[[ AVAILABLE DATA, beginning ]]

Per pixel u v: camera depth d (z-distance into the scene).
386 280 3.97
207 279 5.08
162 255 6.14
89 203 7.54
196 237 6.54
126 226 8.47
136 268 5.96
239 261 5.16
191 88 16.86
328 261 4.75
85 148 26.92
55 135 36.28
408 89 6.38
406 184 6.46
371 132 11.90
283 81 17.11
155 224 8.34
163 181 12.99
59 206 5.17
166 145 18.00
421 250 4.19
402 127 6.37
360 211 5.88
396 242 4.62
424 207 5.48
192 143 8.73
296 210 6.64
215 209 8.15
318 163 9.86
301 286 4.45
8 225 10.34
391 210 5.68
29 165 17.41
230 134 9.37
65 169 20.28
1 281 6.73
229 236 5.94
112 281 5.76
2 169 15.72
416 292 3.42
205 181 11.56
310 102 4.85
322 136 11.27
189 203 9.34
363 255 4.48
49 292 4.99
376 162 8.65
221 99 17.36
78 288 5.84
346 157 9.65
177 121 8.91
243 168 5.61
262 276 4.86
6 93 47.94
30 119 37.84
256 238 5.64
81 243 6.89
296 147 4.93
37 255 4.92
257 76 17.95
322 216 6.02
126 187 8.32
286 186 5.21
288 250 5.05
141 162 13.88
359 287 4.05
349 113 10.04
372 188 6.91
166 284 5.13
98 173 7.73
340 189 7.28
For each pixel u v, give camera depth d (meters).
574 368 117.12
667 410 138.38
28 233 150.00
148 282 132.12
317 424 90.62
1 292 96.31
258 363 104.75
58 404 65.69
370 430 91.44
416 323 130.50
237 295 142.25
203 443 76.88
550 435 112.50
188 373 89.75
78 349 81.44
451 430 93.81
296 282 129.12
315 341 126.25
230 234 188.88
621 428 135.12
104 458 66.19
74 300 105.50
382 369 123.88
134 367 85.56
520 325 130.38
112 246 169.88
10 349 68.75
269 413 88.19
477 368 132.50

[[ AVAILABLE DATA, end ]]

TASK → Your task is to reproduce all the material exactly as it stands.

ANSWER FOR THIS EXERCISE →
Per pixel u v: camera depth d (z-distance into the scene).
386 280 3.97
207 279 5.08
162 255 6.14
89 203 7.54
196 237 6.54
126 226 8.47
136 268 5.96
239 261 5.16
191 88 16.86
328 261 4.75
85 148 26.92
55 135 36.28
408 89 6.38
406 184 6.46
371 132 11.90
283 81 17.11
155 224 8.34
163 181 12.99
59 206 5.17
166 145 18.00
421 250 4.19
402 127 6.37
360 211 5.88
396 242 4.62
424 207 5.48
192 143 8.73
296 210 6.64
215 209 8.15
318 163 9.86
301 286 4.45
8 225 10.34
391 210 5.68
29 165 17.41
230 134 9.37
65 169 20.28
1 281 6.73
229 236 5.94
112 281 5.76
2 169 15.72
416 292 3.42
205 181 11.56
310 102 4.85
322 136 11.27
189 203 9.34
363 255 4.48
49 292 4.99
376 162 8.65
221 99 17.36
78 288 5.84
346 157 9.65
177 121 8.91
243 168 5.61
262 276 4.86
6 93 47.94
30 119 37.84
256 238 5.64
81 243 6.89
296 147 4.93
37 255 4.92
257 76 17.95
322 216 6.02
126 187 8.32
286 186 5.21
288 250 5.05
141 162 13.88
359 287 4.05
349 113 10.04
372 188 6.91
166 284 5.13
98 173 7.73
340 189 7.28
For each pixel u v, give camera depth d (meters).
574 368 117.12
667 410 138.38
28 233 150.00
148 282 132.12
317 424 90.62
1 292 96.31
258 363 104.75
58 404 65.69
370 430 91.44
416 323 130.50
237 295 142.25
203 443 76.88
550 435 112.50
188 373 89.75
78 349 81.44
451 430 93.81
296 282 129.12
315 341 126.25
230 234 188.88
621 428 135.12
104 458 66.19
74 300 105.50
382 369 123.88
134 367 85.56
520 325 130.38
112 246 169.88
10 349 68.75
269 413 88.19
477 368 132.50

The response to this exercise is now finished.